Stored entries
────────

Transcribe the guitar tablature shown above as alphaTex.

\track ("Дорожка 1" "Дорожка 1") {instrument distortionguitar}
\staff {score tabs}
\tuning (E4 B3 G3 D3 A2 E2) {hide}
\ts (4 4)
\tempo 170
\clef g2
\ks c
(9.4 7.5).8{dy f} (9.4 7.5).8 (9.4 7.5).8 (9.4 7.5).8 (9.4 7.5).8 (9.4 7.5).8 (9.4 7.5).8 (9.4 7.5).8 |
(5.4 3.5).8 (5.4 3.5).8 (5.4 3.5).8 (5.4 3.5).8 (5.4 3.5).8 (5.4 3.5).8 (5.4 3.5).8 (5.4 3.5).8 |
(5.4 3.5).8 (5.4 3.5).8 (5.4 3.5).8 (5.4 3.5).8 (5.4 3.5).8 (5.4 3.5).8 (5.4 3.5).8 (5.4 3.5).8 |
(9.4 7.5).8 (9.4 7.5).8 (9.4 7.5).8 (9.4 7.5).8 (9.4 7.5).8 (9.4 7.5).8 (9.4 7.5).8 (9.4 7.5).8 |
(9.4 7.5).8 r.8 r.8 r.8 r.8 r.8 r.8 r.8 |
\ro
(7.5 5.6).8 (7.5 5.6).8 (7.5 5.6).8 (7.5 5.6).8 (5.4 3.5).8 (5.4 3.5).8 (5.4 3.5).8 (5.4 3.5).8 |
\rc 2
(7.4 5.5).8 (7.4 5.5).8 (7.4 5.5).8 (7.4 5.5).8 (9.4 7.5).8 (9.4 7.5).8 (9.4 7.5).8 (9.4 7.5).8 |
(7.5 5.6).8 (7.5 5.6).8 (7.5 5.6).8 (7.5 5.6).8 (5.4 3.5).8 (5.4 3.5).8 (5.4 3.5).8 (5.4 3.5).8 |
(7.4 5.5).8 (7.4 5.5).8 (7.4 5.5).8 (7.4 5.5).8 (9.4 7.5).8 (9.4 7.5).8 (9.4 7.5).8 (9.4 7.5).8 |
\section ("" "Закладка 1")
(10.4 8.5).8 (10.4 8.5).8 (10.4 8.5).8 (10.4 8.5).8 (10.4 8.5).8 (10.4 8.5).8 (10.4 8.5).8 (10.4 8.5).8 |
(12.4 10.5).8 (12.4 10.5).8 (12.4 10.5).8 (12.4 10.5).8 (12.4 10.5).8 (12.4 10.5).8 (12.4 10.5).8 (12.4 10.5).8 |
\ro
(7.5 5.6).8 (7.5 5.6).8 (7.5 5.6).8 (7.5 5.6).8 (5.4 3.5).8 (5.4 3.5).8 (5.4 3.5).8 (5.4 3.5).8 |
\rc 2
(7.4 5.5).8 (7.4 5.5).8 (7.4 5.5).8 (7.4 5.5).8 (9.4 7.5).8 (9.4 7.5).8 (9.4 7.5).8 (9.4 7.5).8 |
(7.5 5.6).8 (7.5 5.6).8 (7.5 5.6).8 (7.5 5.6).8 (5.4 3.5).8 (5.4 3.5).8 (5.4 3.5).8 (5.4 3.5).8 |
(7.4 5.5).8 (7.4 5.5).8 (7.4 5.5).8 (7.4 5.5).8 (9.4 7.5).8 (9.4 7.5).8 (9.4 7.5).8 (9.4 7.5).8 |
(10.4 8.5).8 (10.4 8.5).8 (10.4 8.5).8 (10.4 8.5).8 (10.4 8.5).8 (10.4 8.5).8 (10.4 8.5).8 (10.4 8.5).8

────────

=== What the task requires ===
Please reproduce every entry above word for word, leaving each line unchanged.

=== Solution to the exercise ===
Transcribe the guitar tablature shown above as alphaTex.

\track ("Дорожка 1" "Дорожка 1") {instrument distortionguitar}
\staff {score tabs}
\tuning (E4 B3 G3 D3 A2 E2) {hide}
\ts (4 4)
\tempo 170
\clef g2
\ks c
(9.4 7.5).8{dy f} (9.4 7.5).8 (9.4 7.5).8 (9.4 7.5).8 (9.4 7.5).8 (9.4 7.5).8 (9.4 7.5).8 (9.4 7.5).8 |
(5.4 3.5).8 (5.4 3.5).8 (5.4 3.5).8 (5.4 3.5).8 (5.4 3.5).8 (5.4 3.5).8 (5.4 3.5).8 (5.4 3.5).8 |
(5.4 3.5).8 (5.4 3.5).8 (5.4 3.5).8 (5.4 3.5).8 (5.4 3.5).8 (5.4 3.5).8 (5.4 3.5).8 (5.4 3.5).8 |
(9.4 7.5).8 (9.4 7.5).8 (9.4 7.5).8 (9.4 7.5).8 (9.4 7.5).8 (9.4 7.5).8 (9.4 7.5).8 (9.4 7.5).8 |
(9.4 7.5).8 r.8 r.8 r.8 r.8 r.8 r.8 r.8 |
\ro
(7.5 5.6).8 (7.5 5.6).8 (7.5 5.6).8 (7.5 5.6).8 (5.4 3.5).8 (5.4 3.5).8 (5.4 3.5).8 (5.4 3.5).8 |
\rc 2
(7.4 5.5).8 (7.4 5.5).8 (7.4 5.5).8 (7.4 5.5).8 (9.4 7.5).8 (9.4 7.5).8 (9.4 7.5).8 (9.4 7.5).8 |
(7.5 5.6).8 (7.5 5.6).8 (7.5 5.6).8 (7.5 5.6).8 (5.4 3.5).8 (5.4 3.5).8 (5.4 3.5).8 (5.4 3.5).8 |
(7.4 5.5).8 (7.4 5.5).8 (7.4 5.5).8 (7.4 5.5).8 (9.4 7.5).8 (9.4 7.5).8 (9.4 7.5).8 (9.4 7.5).8 |
\section ("" "Закладка 1")
(10.4 8.5).8 (10.4 8.5).8 (10.4 8.5).8 (10.4 8.5).8 (10.4 8.5).8 (10.4 8.5).8 (10.4 8.5).8 (10.4 8.5).8 |
(12.4 10.5).8 (12.4 10.5).8 (12.4 10.5).8 (12.4 10.5).8 (12.4 10.5).8 (12.4 10.5).8 (12.4 10.5).8 (12.4 10.5).8 |
\ro
(7.5 5.6).8 (7.5 5.6).8 (7.5 5.6).8 (7.5 5.6).8 (5.4 3.5).8 (5.4 3.5).8 (5.4 3.5).8 (5.4 3.5).8 |
\rc 2
(7.4 5.5).8 (7.4 5.5).8 (7.4 5.5).8 (7.4 5.5).8 (9.4 7.5).8 (9.4 7.5).8 (9.4 7.5).8 (9.4 7.5).8 |
(7.5 5.6).8 (7.5 5.6).8 (7.5 5.6).8 (7.5 5.6).8 (5.4 3.5).8 (5.4 3.5).8 (5.4 3.5).8 (5.4 3.5).8 |
(7.4 5.5).8 (7.4 5.5).8 (7.4 5.5).8 (7.4 5.5).8 (9.4 7.5).8 (9.4 7.5).8 (9.4 7.5).8 (9.4 7.5).8 |
(10.4 8.5).8 (10.4 8.5).8 (10.4 8.5).8 (10.4 8.5).8 (10.4 8.5).8 (10.4 8.5).8 (10.4 8.5).8 (10.4 8.5).8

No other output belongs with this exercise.